If you're financially unable to make tax payments, you may qualify for the IRS to report your account as currently not collectible. This means you can defer making payments to the IRS until you're financially able to pay.
Learn more about what having a currently-not-collectible account means and how to qualify.
What Is Currently Not Collectible?
If the IRS determines that you can't afford to make tax payments, it may decide that your account is currently not collectible (CNC). That means it won't garnish your wages or levy your bank accounts, and it won't require that you set up an installment agreement.
You must have little or no money left over after paying essential living expenses each month, such as rent, utilities, and groceries, to qualify for this relief.
How Currently-Not-Collectible Status Works
Currently-not-collectible status can provide time to get back on your feet and figure out a way to pay off the IRS without the immediate threat of collections activity. Your tax debt does not go away, though. You'll still owe the past-due tax, and the balance will continue to accumulate interest and late penalties.
The IRS will hold onto any tax refunds you might be entitled to in future years until your balance is paid off. This process is referred to as a "refund offset." The IRS might also file a Notice of Federal Tax Lien against your property, and this will show up on your credit report. It will put creditors on notice that you owe an outstanding balance to the IRS.
A tax professional can help you evaluate whether you're a good candidate for the status of currently not collectible and can suggest other options for dealing with your tax debt. They'll calculate the monthly payments you'd be required to make on an installment agreement, the likely settlement amount you'd owe if you were to ask for an offer in compromise, and review your eligibility for CNC status.
Installment agreements, offers in compromise, and CNC status all use roughly the same financial data.
Requirements for Currently-Not-Collectible Status
To receive the status of currently not collectible, paying your taxes must cause you significant hardship. According to the IRS, "significant hardship" means that paying anything toward your tax debt at this particular point in time would result in "serious privation." You'd literally be doing without some of the necessities of life if you were to give your money to the IRS instead. It doesn't mean that living without making some expenditures would be unpleasant or inconvenient.
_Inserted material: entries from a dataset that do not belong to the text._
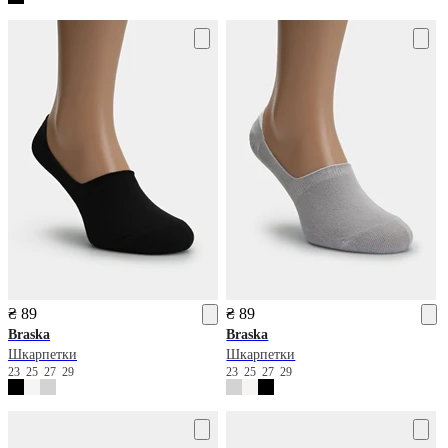
₴ 89
₴ 89
Braska
Braska
Шкарпетки
Шкарпетки
23
25
27
29
23
25
27
29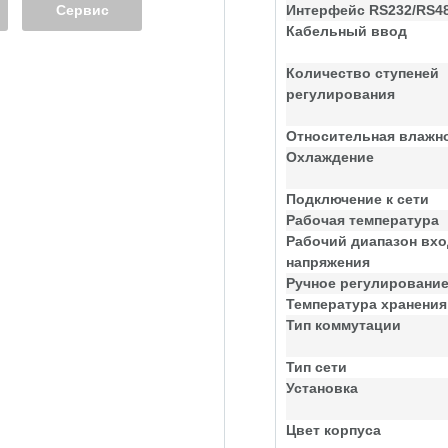
Сервис
Интерфейс RS232/RS4
Кабельный ввод
Количество ступеней
регулирования
Относительная влажн
Охлаждение
Подключение к сети
Рабочая температура
Рабочий диапазон вхо
напряжения
Ручное регулировани
Температура хранения
Тип коммутации
Тип сети
Установка
Цвет корпуса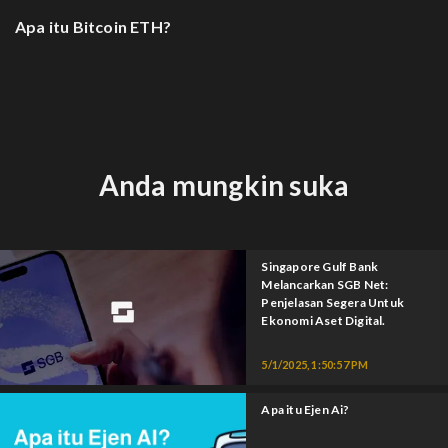
Apa itu Bitcoin ETH?
Anda mungkin suka
Singapore Gulf Bank
Melancarkan SGB Net:
Penjelasan Segera Untuk
Ekonomi Aset Digital.
5/1/2025, 1:50:57 PM
Apa itu Ejen Ai?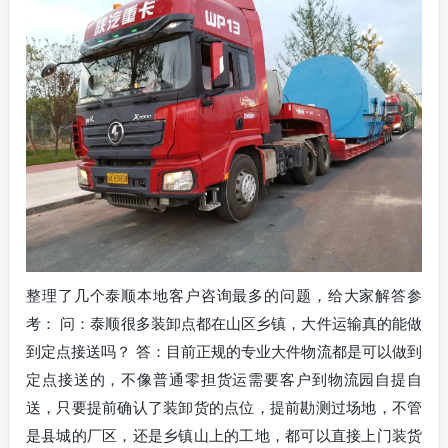
整理了几个泰顺本地客户咨询最多的问题，给大家解答参
考： 问：泰顺很多装卸点都在山区乡镇，大件运输真的能做
到定点接送吗？ 答：目前正规的专业大件物流都是可以做到
定点接送的，不像普通零担货运需要客户到物流园自提自
送，只要提前确认了装卸货的点位，提前勘测过场地，不管
是县城的厂区，还是乡镇山上的工地，都可以直接上门装货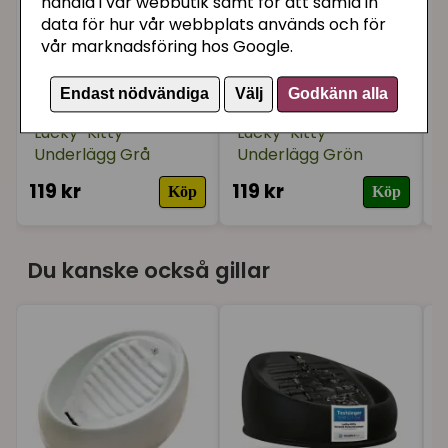
handla i vår webbutik samt för att samla in
data för hur vår webbplats används och för
vår marknadsföring hos Google.
Endast nödvändiga
Välj
Godkänn alla
Lucky-Kitty
Lucky-Kitty
Underlägg Grå
Underlägg Grön
119 kr
119 kr
1
Köp
Köp
Du kanske också gillar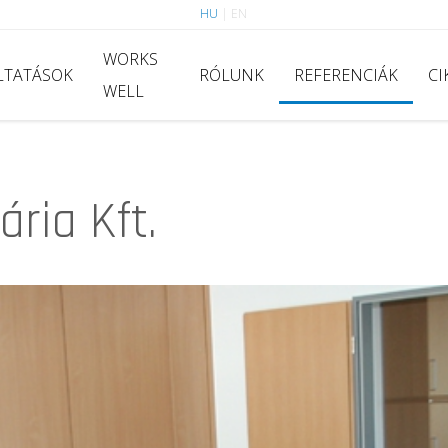
HU
|
EN
WORKS
LTATÁSOK
RÓLUNK
REFERENCIÁK
CI
WELL
ria Kft.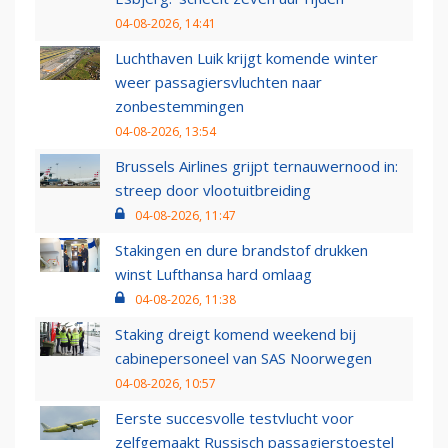
04-08-2026, 14:41
Luchthaven Luik krijgt komende winter
weer passagiersvluchten naar
zonbestemmingen
04-08-2026, 13:54
Brussels Airlines grijpt ternauwernood in:
streep door vlootuitbreiding
04-08-2026, 11:47
Stakingen en dure brandstof drukken
winst Lufthansa hard omlaag
04-08-2026, 11:38
Staking dreigt komend weekend bij
cabinepersoneel van SAS Noorwegen
04-08-2026, 10:57
Eerste succesvolle testvlucht voor
zelfgemaakt Russisch passagierstoestel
To decide whether you qualify, the IRS will see whether you meet one or more of the following requirements:
- There are only a few more years left on the 10-year statute of limitations the IRS has to collect your tax debt.
- You make less than $84,000 a year.
- Your living expenses fall within IRS guidelines.
- You have little or no money left at the end of the month after paying your basic living expenses.
- Your only income is from Social Security benefits, welfare benefits, or unemployment benefits.
- You're unemployed and have no other source of income.
If you qualify, the IRS places a "closing code" on a taxpayer's account when it approves them for currently-not-collectible status. The code tells the IRS when to pull that taxpayer's file for review to determine if their circumstances have changed. It correlates to annual income.
Ask the IRS what closing code was used when setting up your non-collectible status so you'll know what income level will trigger a follow-up, and when.
The amount of time you can remain in CNC status is directly related to how much income you earn and how quickly your income situation improves.
Bob is 65 years old and he has an eight-year-old tax debt. He makes $30,000 a year. He has just enough money to pay for rent, utilities, groceries, and his monthly bus pass after taxes are withheld from his wages.
The IRS reviews his financial situation and determines that he qualifies for CNC status. The agent working the case puts in a closing code for $36,000. The IRS will follow up with Bob to see whether he can afford to start making monthly payments on an installment agreement when and if Bob files a future tax return showing "total positive income" of $36,000 or more.
The IRS considers several types of income for CNC status, including:
Earned income from holding down a regular job or running a small business as a sole proprietor isn't indicative of your total positive income. Any unearned income you might have counts, too.
Allowable living expenses are referred to as the "collection financial standards." There are four sets of standard living expense data:
- Food, clothing, and other household-type expenses
- Out-of-pocket health care expenses
- Housing and utilities
Suppose Jan pays $6,000 a month in rent. She is single and has no dependents. The IRS knows that it typically costs about $2,000 to rent a one-bedroom apartment in the city where Jan lives. It will only allow her $2,000 in rent expenses regardless of how much she actually spends.
You generally can't include extravagant or discretionary expenses, even if they're far less than what other people spend.
How to Request Currently-Not-Collectible Status
To qualify for currently-not-collectible status, you'll need to either contact the IRS directly or hire a tax professional to contact the agency on your behalf. You'll need to provide information about your income and expenses, and you may need to provide documentation of these as well.
If you don't qualify for currently-not-collectible status, you may qualify for an installment agreement to make your tax payments more manageable.
Don't ignore your tax debt; the IRS can garnish your wages and bank account. It's best to be proactive in dealing with unpaid taxes.
- Currently not collectible is a status the IRS gives to those who can't afford to make payments on their tax debt.
- To qualify, your tax payments must cause significant hardship.
- This status isn't permanent; it will be reviewed periodically, and if your situation changes, you may be required to start payments.
- To see whether you qualify, contact the IRS and/or a tax professional.